When creating an organization, metadata-Service will provide a tenant, as well as dedicated roles and rolesmappings for organization-level roles.
When creating a space, metadata-Service will provide a tenant, as well as dedicated roles and rolesmappings for space-level roles and an
index <orga>_<space>_measurements
(including an alias measurements
).
Note
Only trustee can write to index, however also a supplier can create a document! This is due to the fact, that a supplier would be able to overwrite a document "empty" and thus delete a document (which would clash with the roles-/right-concept). Therefore a serviceaccount is used.
To enable users to create their own analyses, it is possible to create their own analysis indices (application indices) via the metadata service. These analysis
indices are given a name according to the following scheme: <orga>_<space>_analysis_<a_custom_name>
.
Storagemanager¶
Handles storageorganization (in Azure: creates StorageAccount for organization and Container for space; in S3: creates matching prefixes).
Here is, how data is being stored in Superb Data Kraken:
The reason why there is a dedicated loading zone is that it gives the user the possibility to provide subsequent deliveries to his dataset. Also, this way it can be ensured that all data that has been indexed is complete and valid (see Ingest).
The following illustration represent the storagemanagement as it is being handled in Azure.
Accessmanager¶
Provides endpoints for generating shared access signatures, as well as an endpoint for signalling, that the upload is complete ("commit").
Note
Endpoints for shared access signatures are only available, if Azure is the underlaying storage-provider.
There are four different endpoints for generating according shared access signatures:
- Read
- Upload
- Delete
- Upload-main - this endpoint is only viable for trustees, it enables the user to upload directly to main-storage (passing loadingzone)
In order for subsequent processes to start without relying on conventions ("meta.json" uploaded last), a dedicated endpoint signals the completion of the upload.
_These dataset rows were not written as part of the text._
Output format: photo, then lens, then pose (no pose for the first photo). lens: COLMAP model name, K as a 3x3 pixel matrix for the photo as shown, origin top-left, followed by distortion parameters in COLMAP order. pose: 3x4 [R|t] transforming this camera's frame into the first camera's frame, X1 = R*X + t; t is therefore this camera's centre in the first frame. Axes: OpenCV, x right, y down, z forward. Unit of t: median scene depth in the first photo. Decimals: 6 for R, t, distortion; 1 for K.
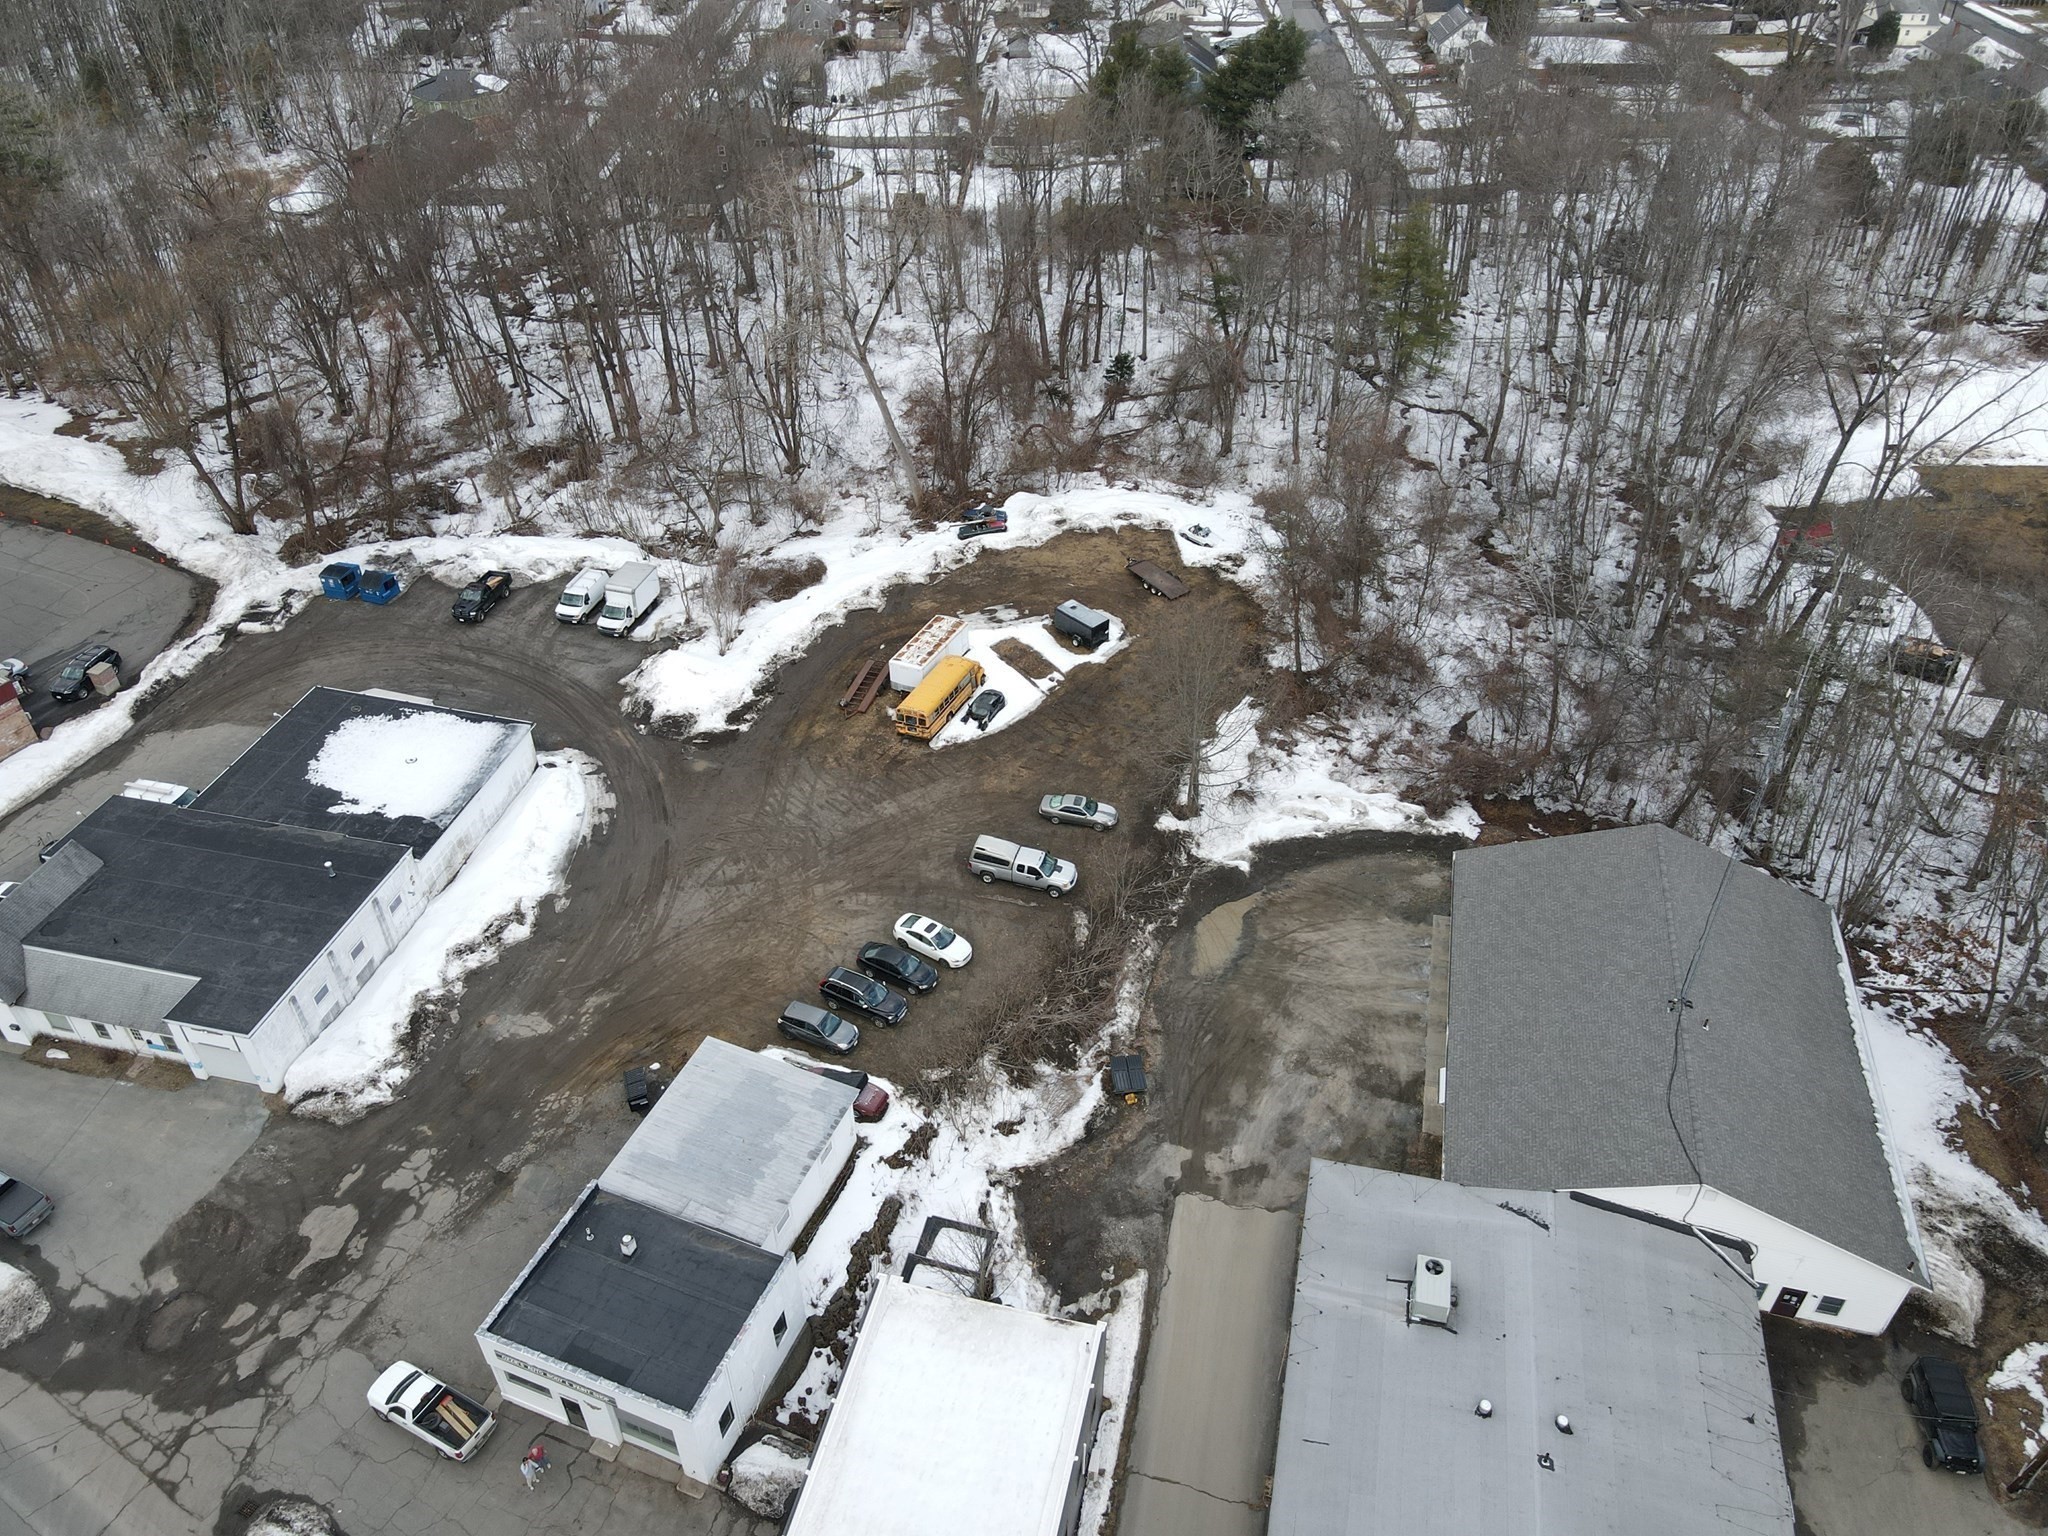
lens RADIAL K [[1496.1, 0, 1017.9], [0, 1496.1, 764.8], [0, 0, 1]] dist [-0.000405, 0.024884]
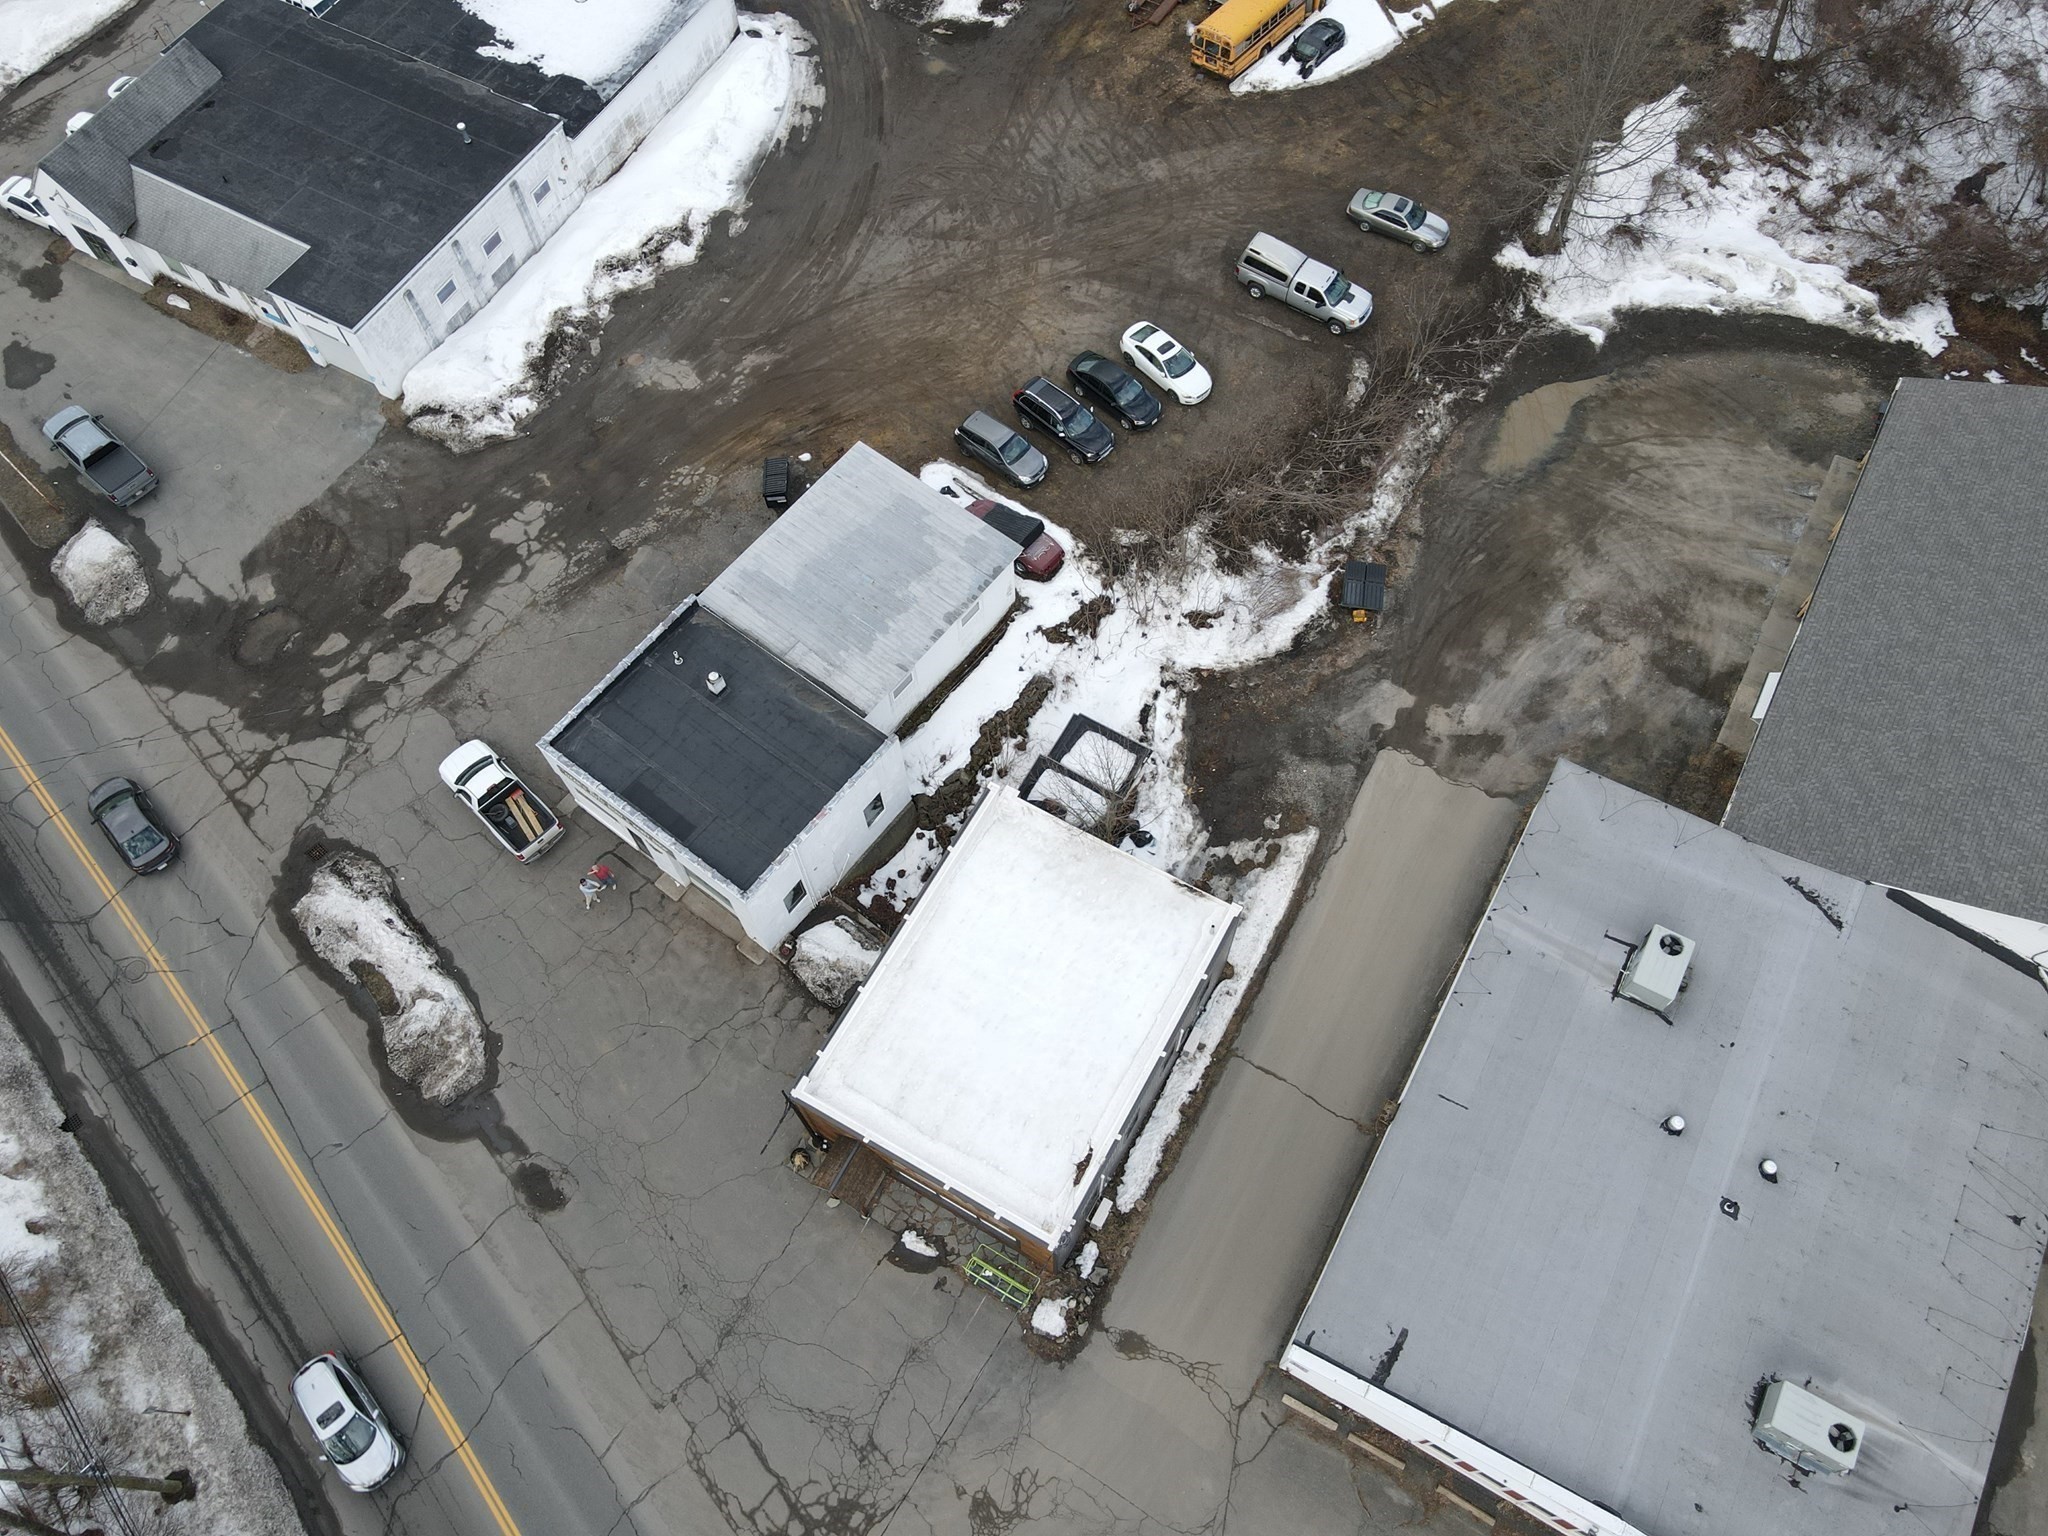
lens RADIAL K [[1496.1, 0, 1024.1], [0, 1496.1, 758.1], [0, 0, 1]] dist [-0.000405, 0.024884]
pose [[0.963471, 0.231516, -0.134629, 0.027752], [-0.153163, 0.888699, 0.432151, -0.029790], [0.219694, -0.395745, 0.891695, 0.211578]]
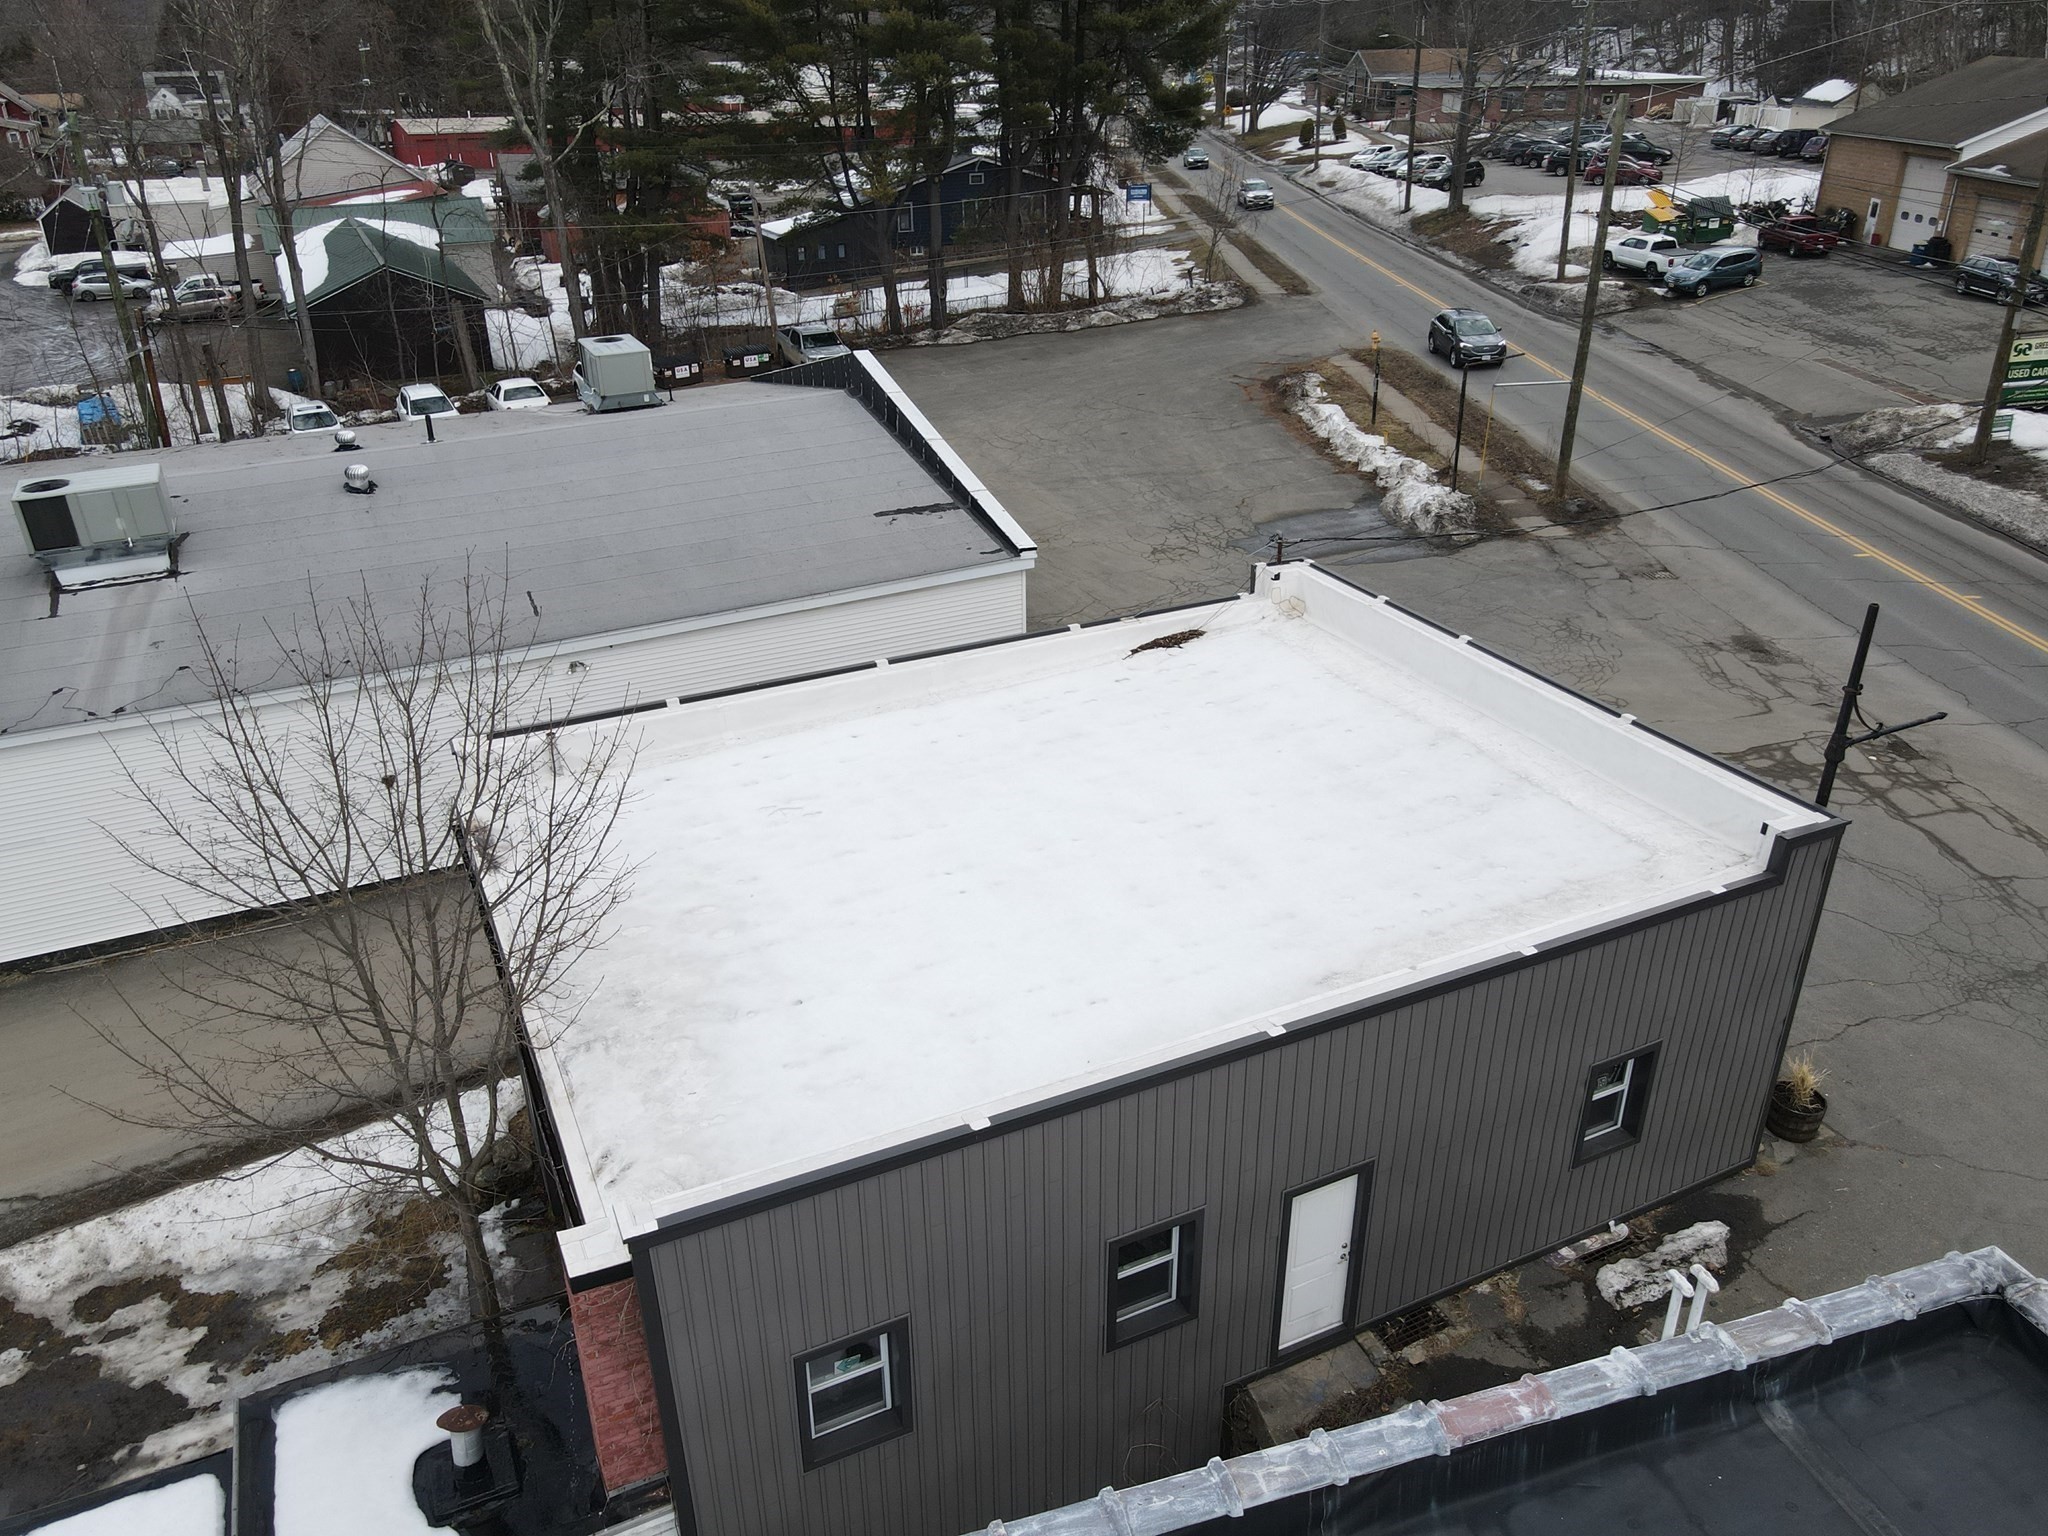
lens RADIAL K [[1496.1, 0, 1020.9], [0, 1496.1, 773.7], [0, 0, 1]] dist [-0.000405, 0.024884]
pose [[-0.638653, -0.324618, 0.697671, -0.182737], [0.489671, 0.527949, 0.693897, 0.172119], [-0.593586, 0.784788, -0.178220, 0.774632]]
This sends a message to the Azure EventHub ("accessmanager-commit") to which the workflow engine can respond.
Note
For downward-capability accessmanager has some endpoints for managing organizations and spaces. However this functionality is deprecated and will be removed.
Ingest¶
The ingest describes how data is fed to the system. It consists of the following steps:
- basic-metadata-handling: if no meta.json is provided and the space is configured so generating of a basic-metadata-set is supported, this handler will do the job
- anonymize: currently not implemented
- enrichment: currently not implemented
- validate: currently not implemented
- move-data: moves data from loadingzone to the main-storage
- metadata-index: indexes metadata to
<orga>_<space>_measurements
-index
Note
For simplicity-reasons the following illustration is restricted on azure-specific implementation.
Although a serviceaccount-token is initially created by the ingest, the index endpoint of the metadata service is invoked with a user-token to take advantage of the request validation of the metadata service (knowing that the metadata-service also switches to a serviceaccount context).
Note
There are considerations of defining a custom ingest-process for a space.
Search¶
The search-service wraps opensearch in a user-friendly manner. It provides endpoints to enable listing all available properties including the possible
search-operators (e.g. string-properties do not support <
, >
). Some properties might be available as result-property however not as criteria (enabled
),
which is also taken into consideration.